### Available records:

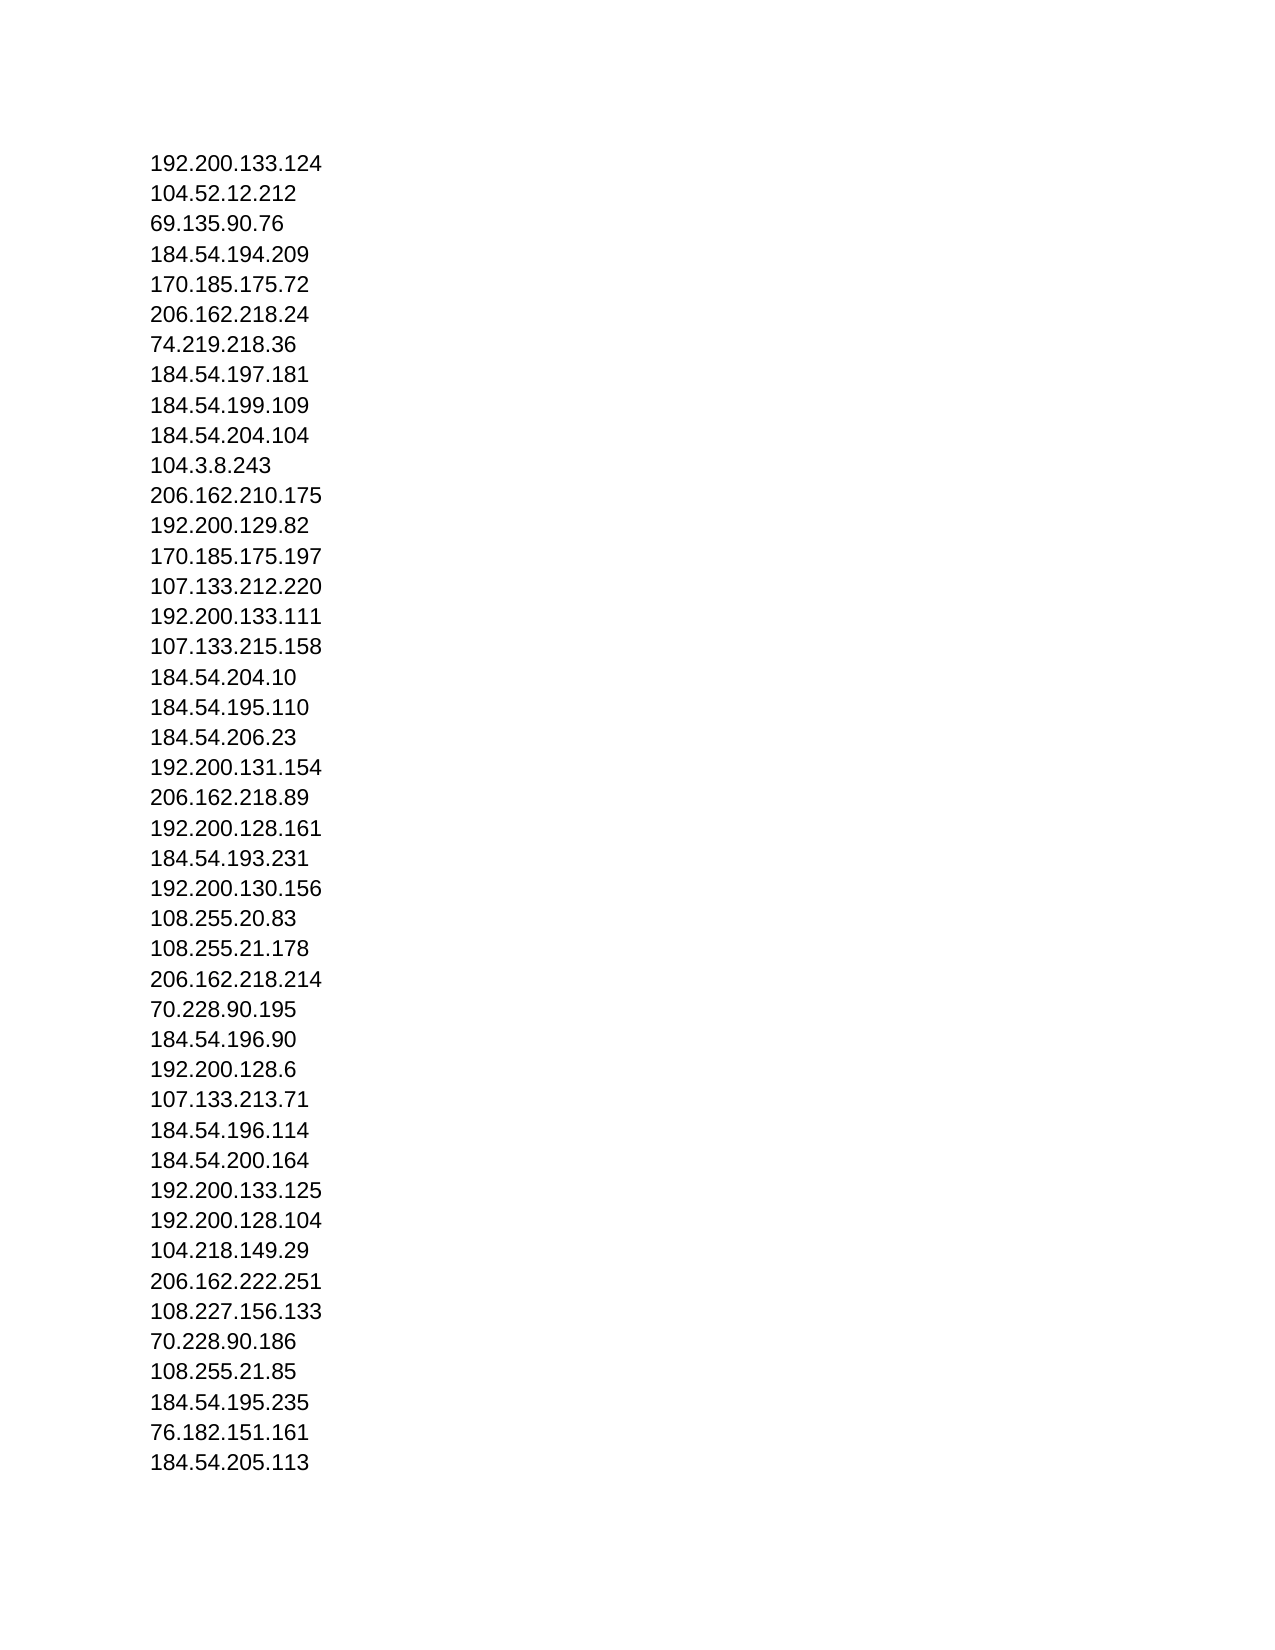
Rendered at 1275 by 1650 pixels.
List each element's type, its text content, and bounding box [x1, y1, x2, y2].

text 107.133.212.220 [150, 573, 1125, 599]
text 192.200.128.104 [150, 1207, 1125, 1234]
text 108.255.21.178 [150, 935, 1125, 962]
text 184.54.204.10 [150, 663, 1125, 690]
text 108.255.21.85 [150, 1358, 1125, 1385]
text 192.200.129.82 [150, 512, 1125, 539]
text 170.185.175.72 [150, 271, 1125, 297]
text 192.200.130.156 [150, 875, 1125, 901]
text 206.162.218.214 [150, 966, 1125, 992]
text 192.200.131.154 [150, 754, 1125, 781]
text 107.133.213.71 [150, 1086, 1125, 1113]
text 206.162.210.175 [150, 482, 1125, 509]
text 76.182.151.161 [150, 1419, 1125, 1445]
text 184.54.206.23 [150, 724, 1125, 750]
text 107.133.215.158 [150, 633, 1125, 660]
text 206.162.222.251 [150, 1268, 1125, 1294]
text 192.200.133.124 [150, 150, 1125, 176]
text 192.200.128.6 [150, 1056, 1125, 1083]
text 184.54.200.164 [150, 1147, 1125, 1173]
text 70.228.90.186 [150, 1328, 1125, 1354]
text 184.54.199.109 [150, 392, 1125, 418]
text 108.255.20.83 [150, 905, 1125, 932]
text 192.200.128.161 [150, 814, 1125, 841]
text 184.54.195.235 [150, 1388, 1125, 1415]
text 74.219.218.36 [150, 331, 1125, 358]
text 184.54.195.110 [150, 694, 1125, 720]
text 184.54.204.104 [150, 422, 1125, 448]
text 108.227.156.133 [150, 1298, 1125, 1324]
text 104.218.149.29 [150, 1237, 1125, 1264]
text 184.54.196.114 [150, 1117, 1125, 1143]
text 206.162.218.24 [150, 301, 1125, 327]
text 104.3.8.243 [150, 452, 1125, 478]
text 170.185.175.197 [150, 543, 1125, 569]
text 184.54.196.90 [150, 1026, 1125, 1052]
text 192.200.133.125 [150, 1177, 1125, 1203]
text 70.228.90.195 [150, 996, 1125, 1022]
text 184.54.193.231 [150, 845, 1125, 871]
text 184.54.194.209 [150, 241, 1125, 267]
text 184.54.197.181 [150, 361, 1125, 388]
text 69.135.90.76 [150, 210, 1125, 237]
text 206.162.218.89 [150, 784, 1125, 811]
text 192.200.133.111 [150, 603, 1125, 629]
text 184.54.205.113 [150, 1449, 1125, 1475]
text 104.52.12.212 [150, 180, 1125, 207]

### Exercise objective:
Without the pictures, return all the entries above exactly as they stand.

### Answer to this exercise:
Rendered at 1275 by 1650 pixels.
List each element's type, its text content, and bounding box [x1, y1, x2, y2].

text 107.133.212.220 [150, 573, 1125, 599]
text 192.200.128.104 [150, 1207, 1125, 1234]
text 108.255.21.178 [150, 935, 1125, 962]
text 184.54.204.10 [150, 663, 1125, 690]
text 108.255.21.85 [150, 1358, 1125, 1385]
text 192.200.129.82 [150, 512, 1125, 539]
text 170.185.175.72 [150, 271, 1125, 297]
text 192.200.130.156 [150, 875, 1125, 901]
text 206.162.218.214 [150, 966, 1125, 992]
text 192.200.131.154 [150, 754, 1125, 781]
text 107.133.213.71 [150, 1086, 1125, 1113]
text 206.162.210.175 [150, 482, 1125, 509]
text 76.182.151.161 [150, 1419, 1125, 1445]
text 184.54.206.23 [150, 724, 1125, 750]
text 107.133.215.158 [150, 633, 1125, 660]
text 206.162.222.251 [150, 1268, 1125, 1294]
text 192.200.133.124 [150, 150, 1125, 176]
text 192.200.128.6 [150, 1056, 1125, 1083]
text 184.54.200.164 [150, 1147, 1125, 1173]
text 70.228.90.186 [150, 1328, 1125, 1354]
text 184.54.199.109 [150, 392, 1125, 418]
text 108.255.20.83 [150, 905, 1125, 932]
text 192.200.128.161 [150, 814, 1125, 841]
text 184.54.195.235 [150, 1388, 1125, 1415]
text 74.219.218.36 [150, 331, 1125, 358]
text 184.54.195.110 [150, 694, 1125, 720]
text 184.54.204.104 [150, 422, 1125, 448]
text 108.227.156.133 [150, 1298, 1125, 1324]
text 104.218.149.29 [150, 1237, 1125, 1264]
text 184.54.196.114 [150, 1117, 1125, 1143]
text 206.162.218.24 [150, 301, 1125, 327]
text 104.3.8.243 [150, 452, 1125, 478]
text 170.185.175.197 [150, 543, 1125, 569]
text 184.54.196.90 [150, 1026, 1125, 1052]
text 192.200.133.125 [150, 1177, 1125, 1203]
text 70.228.90.195 [150, 996, 1125, 1022]
text 184.54.193.231 [150, 845, 1125, 871]
text 184.54.194.209 [150, 241, 1125, 267]
text 184.54.197.181 [150, 361, 1125, 388]
text 69.135.90.76 [150, 210, 1125, 237]
text 206.162.218.89 [150, 784, 1125, 811]
text 192.200.133.111 [150, 603, 1125, 629]
text 184.54.205.113 [150, 1449, 1125, 1475]
text 104.52.12.212 [150, 180, 1125, 207]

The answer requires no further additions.